韓国のデジタルコンテンツビジネスを代表するビジネスショウのDICON2005(デジタルインターナショナルコンテンツ2005)が11月10日、11日にソウルで開催される。ショウではデジタルコンテンツ全般が扱われ、アニメ、キャラクター、音楽、マンガ、モバイル、インターネットと多岐に亘る。
ビジネスショウは、2005年からしだいに成長しており、昨年の参加者は、2391人で海外からの参加者は254人であった。

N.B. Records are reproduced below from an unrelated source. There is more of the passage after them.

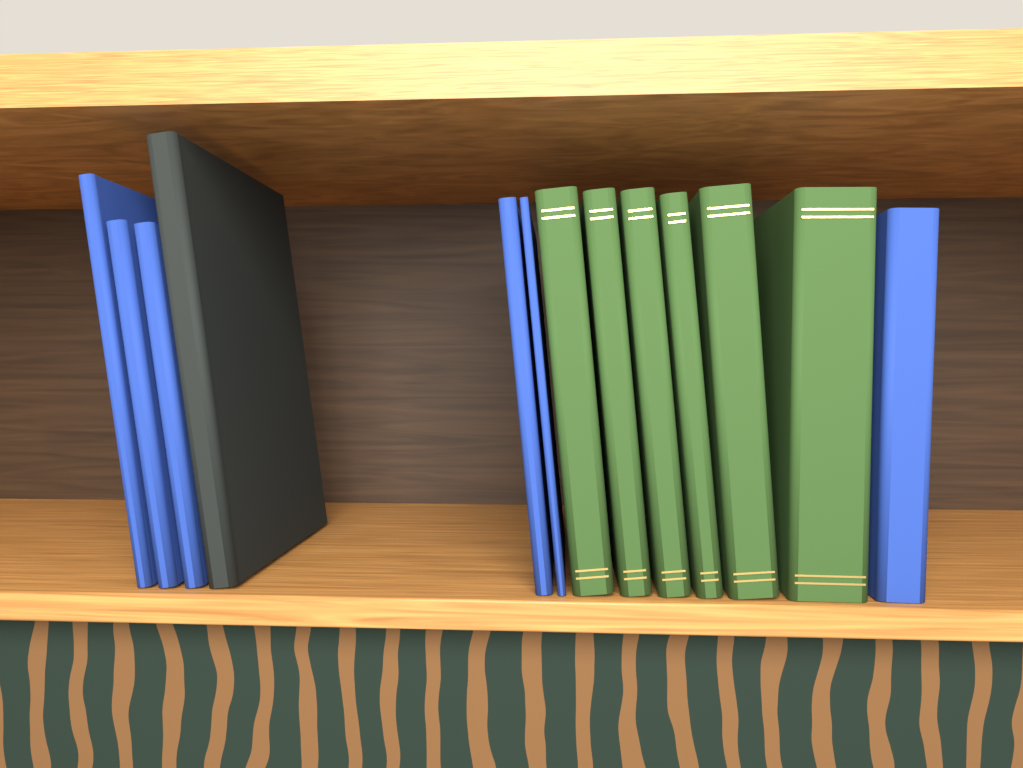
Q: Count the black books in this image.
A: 1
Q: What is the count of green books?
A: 6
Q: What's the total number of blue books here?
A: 6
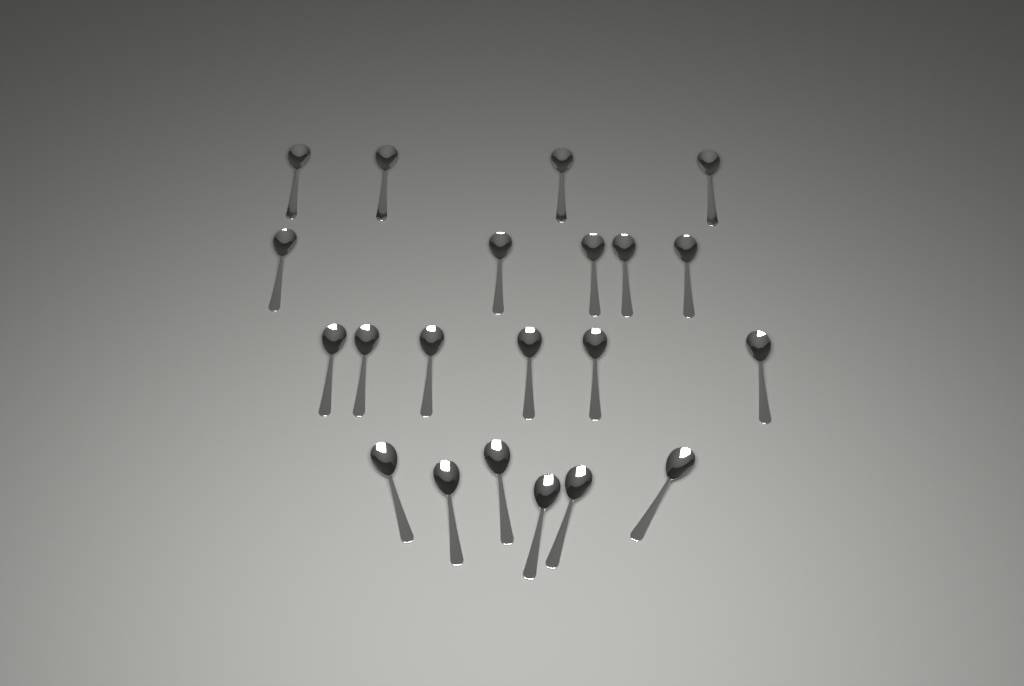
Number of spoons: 21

今回のこのDICON2005の基調講演の講演者が発表されたが、韓国のコンテンツビジネスの方向性を示す興味深いメンバーになっている。韓国を代表するIT企業SKテレコムや韓国テレコムといった以外講演者の多くが米国のアニメーション、マンガ関連の企業のエグゼクティブであるためだ。
この中には、国際ライセンシング協会、ワーナーブラザース・アニメーション、TOKYOPOP、スタジオBプロダクション、ニッケルオデオン・ヨーロッパ、4キッズエンターテイメントなどが含まれる。とりわけ、これまでの日本のマンガ・アニメ作品に強いとされて来たTOKYOPOPと4キッズが含まれているのは注目に値する。

また、ショウの中では、基調講演以外にも60を超えるビジネスパネルが設けられている。こうしたパネルから見られるのは、韓国のデジタルコンテンツ産業が非常に強い海外志向を持っていることだ。海外ビジネスとのつながりを持ったテーマが、目立つからである。
また、そうした海外ビジネスの方向性が伝統的にビジネス上のつながりが深い日本や米国だけでなく、それ以外の多くの国に向かっており、とりわけ中国に対する関心が高いことが判る。またヨーロッパ市場への関心も予想以上に高くなっている。こうしたトレンドは韓国がジタルコンテンツの分野でのライバルが多い日本や米国といった国だけでなく、むしろそれ以外の国でビジネスを拡大したいとの考えがあるように思われる。

日本に関係のありそうなパネルでは『ローカリゼーションのために日本のビジネスの方法を理解する』、『ハローキティとビジネスの展開』、『NHKから見た韓国のコンテンツ』といったものが見られる。